● **ACTIVITY LIST**
A – According to the Saint Etienne review, whose voice is described as angelic?
B – Reproduce word for word the part of the Saint Etienne review that opens with the words containing "St Etienne ‘I’ve" and closes with "that mother lode.".

● **PAGE TEXT**

* * * * *

St Etienne ‘I’ve Been Trying to Tell You’ (Heavenly)

Back to the Future

The journey of Saint Etienne, now entering their fourth decade of existence, is often seen as a search for the perfect pop moment. With their impeccably constructed, polished productions and sharp, knowing lyrics, they’ve come pretty close to hitting that mother lode.

‘I’ve Been Trying To Tell You’ is a different thing entirely, however. The same ingredients are at play – namely Sarah Cracknell’s angelic voice and Bob Stanley and Pete Wiggs’ collective ear for a neat melody and a canny sample – but the results are very much new territory for the three-piece. The traditional verse-chorus-verse structure that so many of their songs follow has been dispensed with in favour of a more amorphous, less ordered palette of moods,  a more nuanced mix of samples, electronics and live playing.

* * * * *

● **ENTRIES SHOWN**
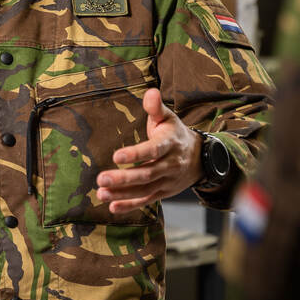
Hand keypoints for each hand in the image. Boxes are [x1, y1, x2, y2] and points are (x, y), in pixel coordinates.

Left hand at [96, 88, 203, 213]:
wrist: (199, 158)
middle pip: (146, 174)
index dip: (135, 154)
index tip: (115, 156)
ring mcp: (167, 181)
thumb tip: (151, 92)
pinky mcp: (163, 192)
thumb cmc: (174, 134)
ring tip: (101, 193)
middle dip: (123, 178)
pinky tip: (112, 207)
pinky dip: (130, 206)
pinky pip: (146, 201)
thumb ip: (156, 107)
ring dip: (122, 194)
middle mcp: (170, 165)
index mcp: (169, 144)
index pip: (152, 150)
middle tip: (101, 178)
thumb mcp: (168, 118)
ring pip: (144, 190)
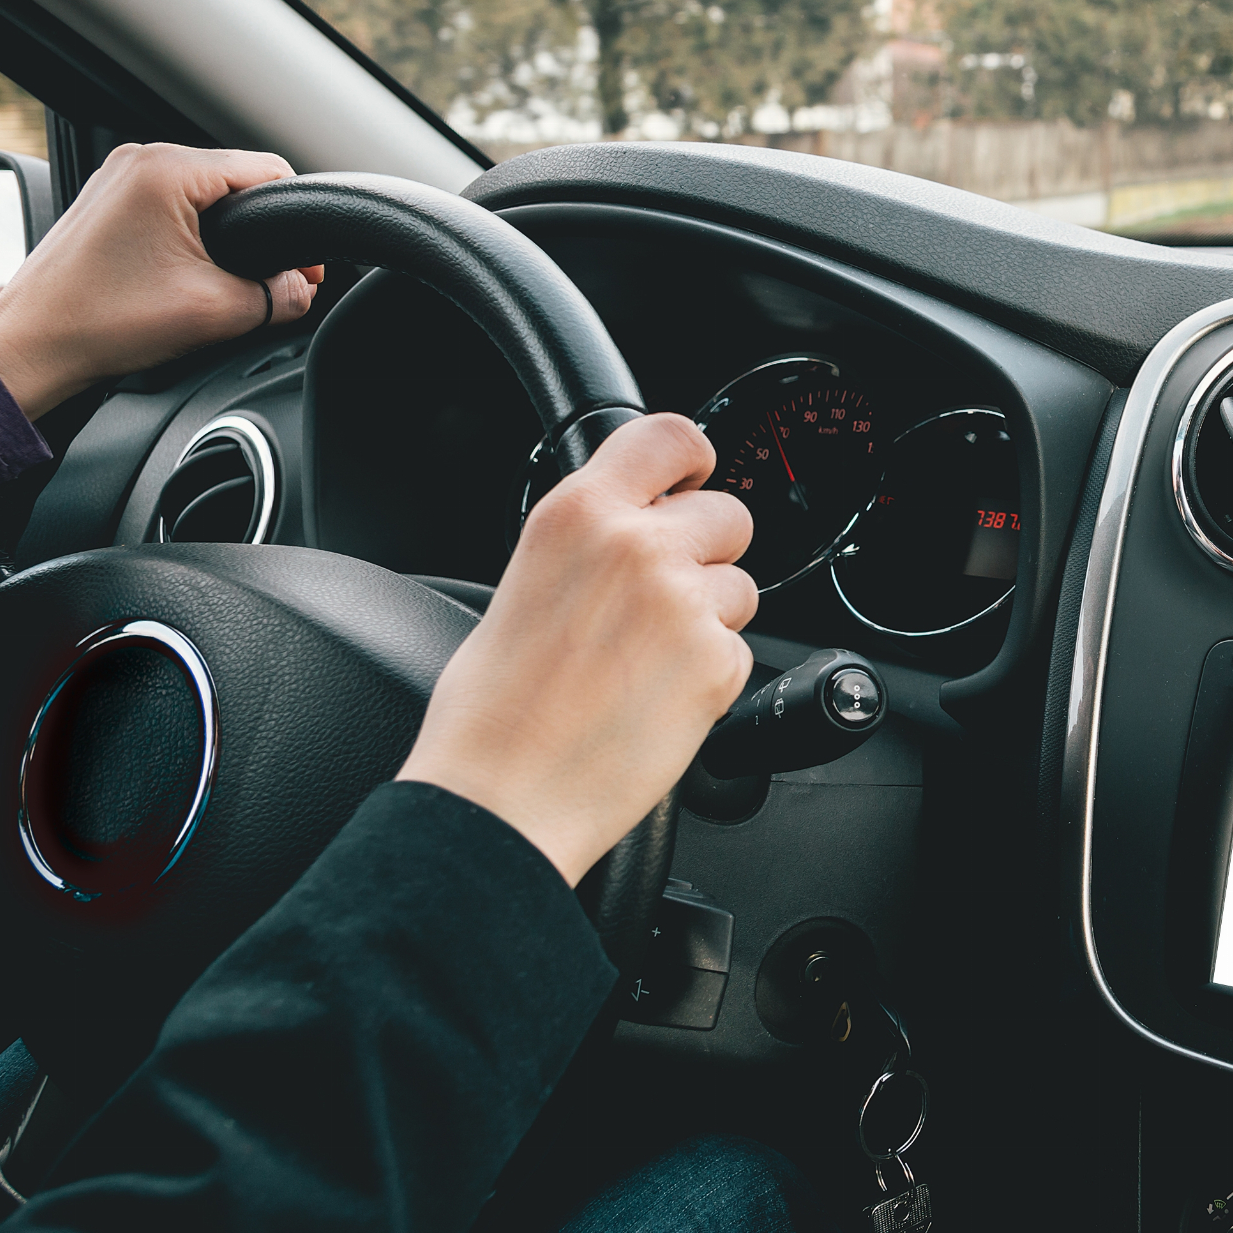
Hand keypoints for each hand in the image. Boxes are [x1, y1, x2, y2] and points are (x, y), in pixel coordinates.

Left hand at [0, 143, 324, 418]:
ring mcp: (119, 176)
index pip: (268, 171)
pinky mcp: (108, 199)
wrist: (30, 346)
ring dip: (228, 233)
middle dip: (262, 231)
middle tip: (272, 284)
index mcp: (167, 170)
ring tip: (227, 281)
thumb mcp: (214, 312)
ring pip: (205, 192)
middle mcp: (141, 159)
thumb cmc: (101, 323)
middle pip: (237, 180)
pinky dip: (193, 233)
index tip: (303, 272)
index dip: (296, 224)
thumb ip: (277, 296)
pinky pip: (171, 202)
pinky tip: (190, 272)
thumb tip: (302, 288)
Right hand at [397, 414, 758, 884]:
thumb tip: (631, 527)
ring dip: (711, 618)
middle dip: (706, 554)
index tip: (694, 479)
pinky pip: (739, 650)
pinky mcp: (716, 663)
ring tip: (648, 662)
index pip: (669, 436)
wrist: (501, 796)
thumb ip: (587, 542)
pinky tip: (655, 700)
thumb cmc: (492, 711)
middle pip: (728, 514)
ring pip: (740, 586)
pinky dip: (711, 676)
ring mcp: (683, 603)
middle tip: (662, 602)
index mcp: (578, 513)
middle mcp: (637, 545)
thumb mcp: (524, 581)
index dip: (693, 458)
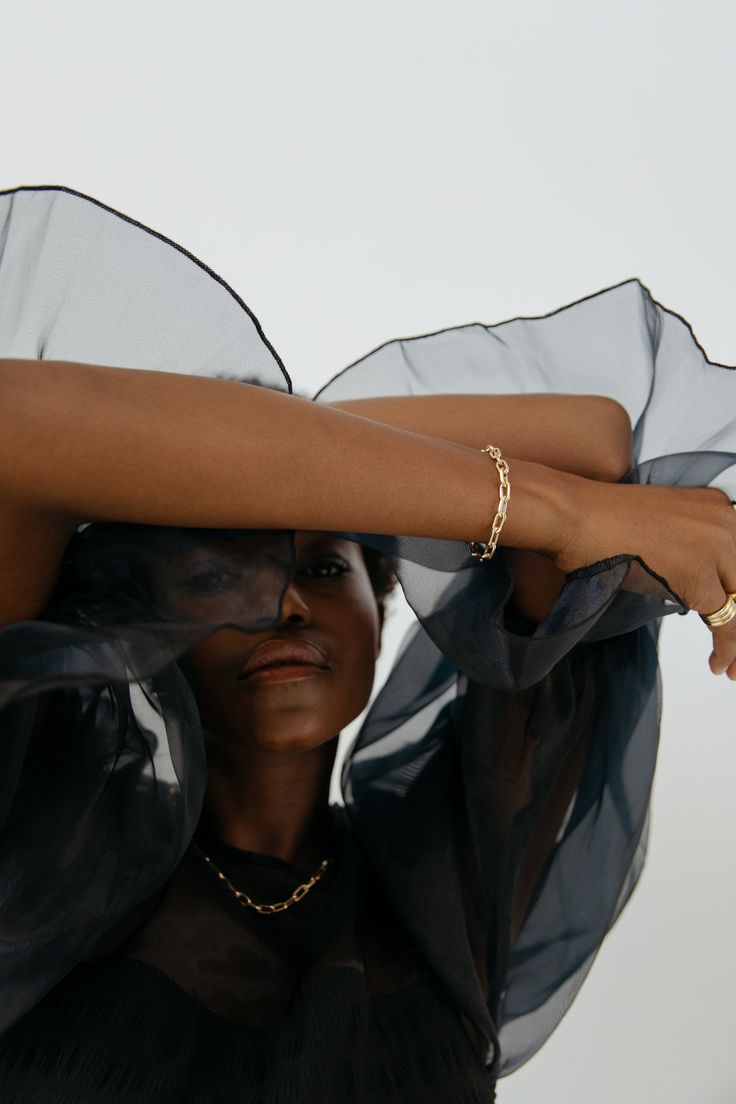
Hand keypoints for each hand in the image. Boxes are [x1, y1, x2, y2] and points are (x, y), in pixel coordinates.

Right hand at [552, 481, 735, 676]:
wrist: (575, 517)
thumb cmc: (599, 522)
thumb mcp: (660, 526)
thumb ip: (688, 546)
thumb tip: (696, 583)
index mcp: (717, 506)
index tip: (734, 612)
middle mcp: (725, 521)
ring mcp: (715, 546)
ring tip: (732, 665)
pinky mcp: (698, 576)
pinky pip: (726, 622)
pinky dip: (727, 649)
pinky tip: (718, 664)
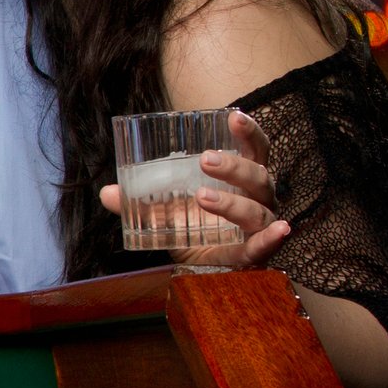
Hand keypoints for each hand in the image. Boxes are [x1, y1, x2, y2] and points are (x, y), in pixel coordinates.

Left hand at [98, 109, 289, 266]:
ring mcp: (260, 226)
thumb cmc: (191, 228)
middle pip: (257, 177)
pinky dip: (272, 239)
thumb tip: (106, 192)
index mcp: (241, 180)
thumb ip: (137, 202)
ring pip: (256, 210)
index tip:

* * * * *

● **WRITTEN ANSWERS**
A – Sarah Cracknell's

B –
St Etienne ‘I’ve Been Trying to Tell You’ (Heavenly)

Back to the Future

The journey of Saint Etienne, now entering their fourth decade of existence, is often seen as a search for the perfect pop moment. With their impeccably constructed, polished productions and sharp, knowing lyrics, they’ve come pretty close to hitting that mother lode.